*The data*:
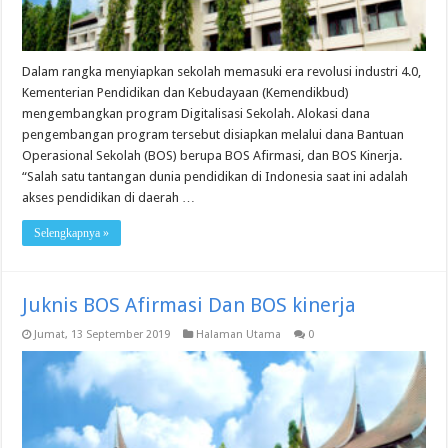
Dalam rangka menyiapkan sekolah memasuki era revolusi industri 4.0,
Kementerian Pendidikan dan Kebudayaan (Kemendikbud)
mengembangkan program Digitalisasi Sekolah. Alokasi dana
pengembangan program tersebut disiapkan melalui dana Bantuan
Operasional Sekolah (BOS) berupa BOS Afirmasi, dan BOS Kinerja.
“Salah satu tantangan dunia pendidikan di Indonesia saat ini adalah
akses pendidikan di daerah …
Selengkapnya »
Juknis BOS Afirmasi Dan BOS kinerja
Jumat, 13 September 2019
Halaman Utama
0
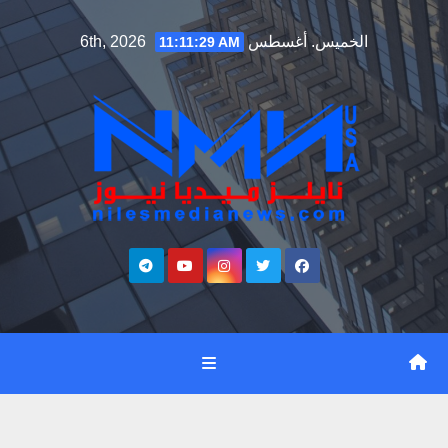
Ski
الخميس. أغسطس 6th, 2026
11:11:30 AM
t
conten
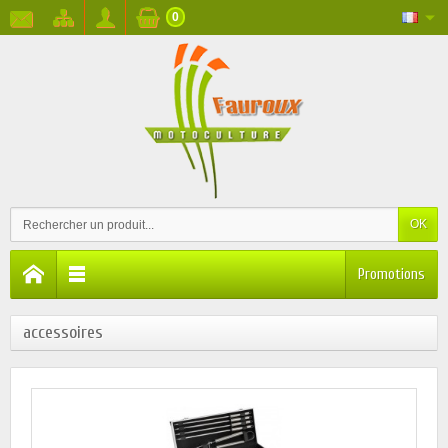
0
OK
Promotions
accessoires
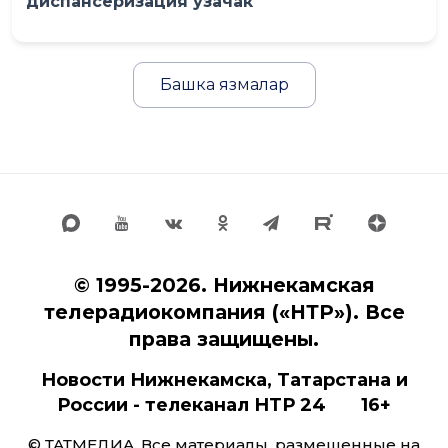
диспансеризация узачак
Башка язмалар
© 1995-2026. Нижнекамская
телерадиокомпания («НТР»). Все
права защищены.
Новости Нижнекамска, Татарстана и
России - телеканал НТР 24 16+
© ТАТМЕДИА. Все материалы, размещенные на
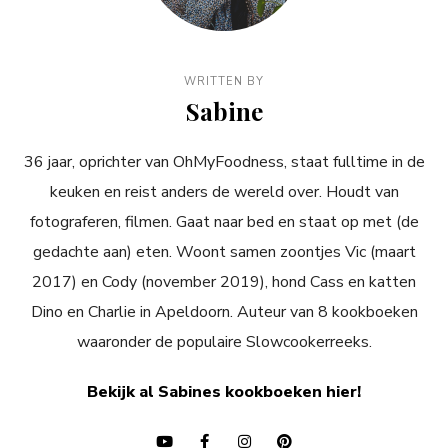
WRITTEN BY
Sabine
36 jaar, oprichter van OhMyFoodness, staat fulltime in de
keuken en reist anders de wereld over. Houdt van
fotograferen, filmen. Gaat naar bed en staat op met (de
gedachte aan) eten. Woont samen zoontjes Vic (maart
2017) en Cody (november 2019), hond Cass en katten
Dino en Charlie in Apeldoorn. Auteur van 8 kookboeken
waaronder de populaire Slowcookerreeks.
Bekijk al Sabines kookboeken hier!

*Exercise prompt*: Output exactly the stretch of the listing that begins at the line containing "saat ini adalah" and ends at the line containing "36 jaar, oprichter", both kept. Omit pictures and everything else.

*Result for this exercise*:
“Salah satu tantangan dunia pendidikan di Indonesia saat ini adalah
akses pendidikan di daerah …
Selengkapnya »
Juknis BOS Afirmasi Dan BOS kinerja
Jumat, 13 September 2019
Halaman Utama
0
Ski
الخميس. أغسطس 6th, 2026
11:11:30 AM
t
conten
0
OK
Promotions
accessoires
диспансеризация узачак
Башка язмалар
© 1995-2026. Нижнекамская
телерадиокомпания («НТР»). Все
права защищены.
Новости Нижнекамска, Татарстана и
России - телеканал НТР 24 16+
© ТАТМЕДИА. Все материалы, размещенные на
WRITTEN BY
Sabine
36 jaar, oprichter van OhMyFoodness, staat fulltime in de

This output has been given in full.